The input
○ ○ ○ ○
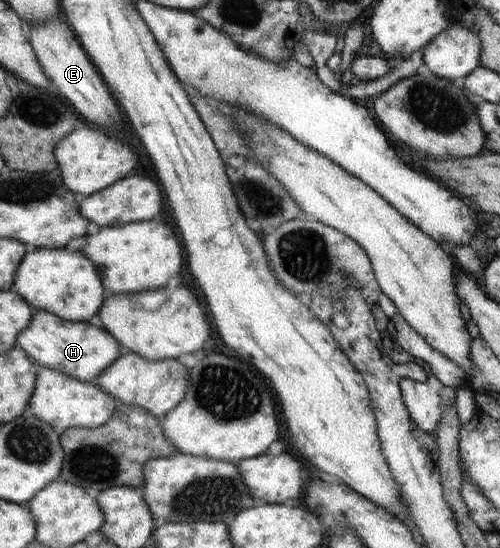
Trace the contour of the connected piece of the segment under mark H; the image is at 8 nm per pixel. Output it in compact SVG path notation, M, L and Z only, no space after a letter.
M43 309L32 314L31 325L23 329L18 342L18 346L38 366L62 371L64 375L86 382L102 377L122 349L116 339L95 321L66 321Z

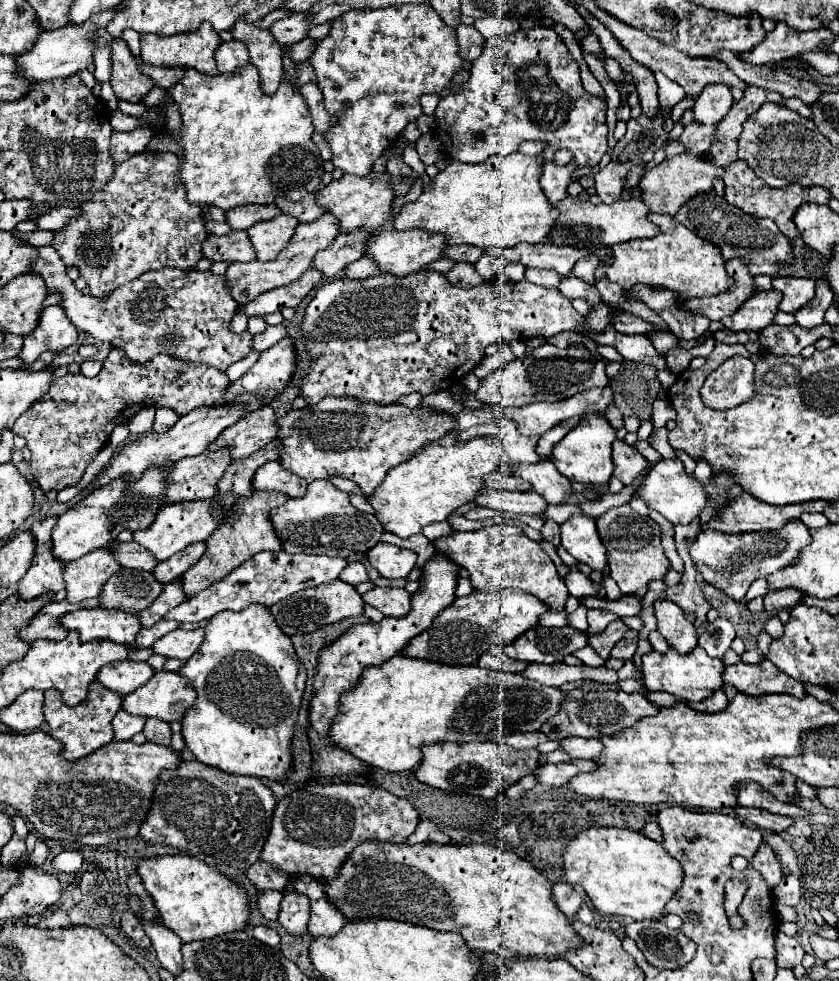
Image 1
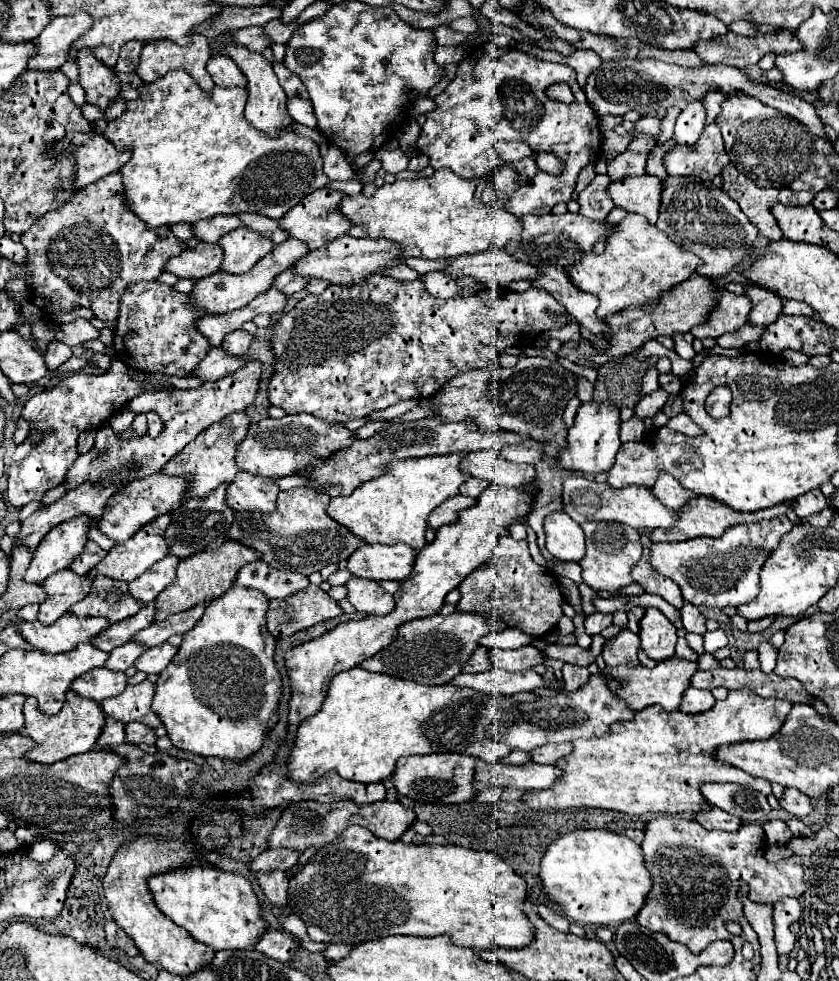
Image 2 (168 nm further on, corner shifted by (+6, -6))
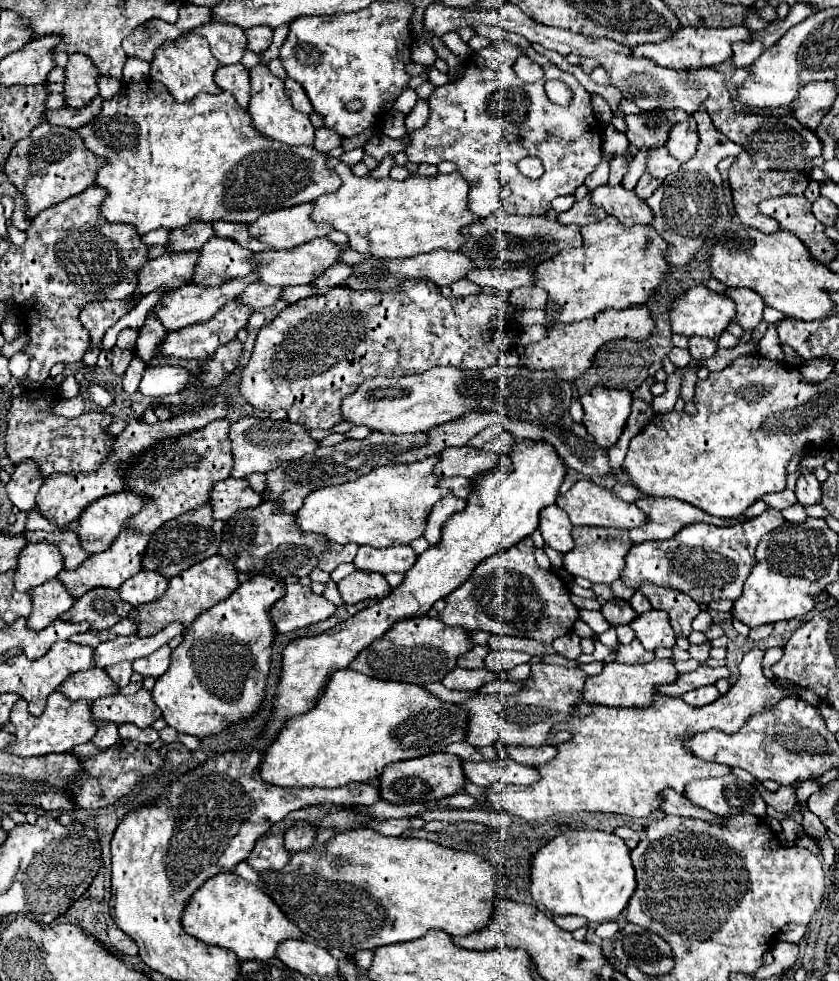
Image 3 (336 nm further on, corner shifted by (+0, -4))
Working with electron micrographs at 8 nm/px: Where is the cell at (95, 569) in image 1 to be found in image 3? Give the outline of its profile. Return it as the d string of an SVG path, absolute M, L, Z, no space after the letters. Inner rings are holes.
M58 579L38 585L36 589L30 591L30 597L32 597L32 613L28 615L26 621L28 629L32 631L42 631L54 619L58 619L60 613L68 611L74 605L72 595Z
○ ○ ○ ○
Exercise
Write out exactly the final stretch of the records: the line containing "Image 3 (336" and every line after it, through the last, and nothing else.

Exercise response
Image 3 (336 nm further on, corner shifted by (+0, -4))
Working with electron micrographs at 8 nm/px: Where is the cell at (95, 569) in image 1 to be found in image 3? Give the outline of its profile. Return it as the d string of an SVG path, absolute M, L, Z, no space after the letters. Inner rings are holes.
M58 579L38 585L36 589L30 591L30 597L32 597L32 613L28 615L26 621L28 629L32 631L42 631L54 619L58 619L60 613L68 611L74 605L72 595Z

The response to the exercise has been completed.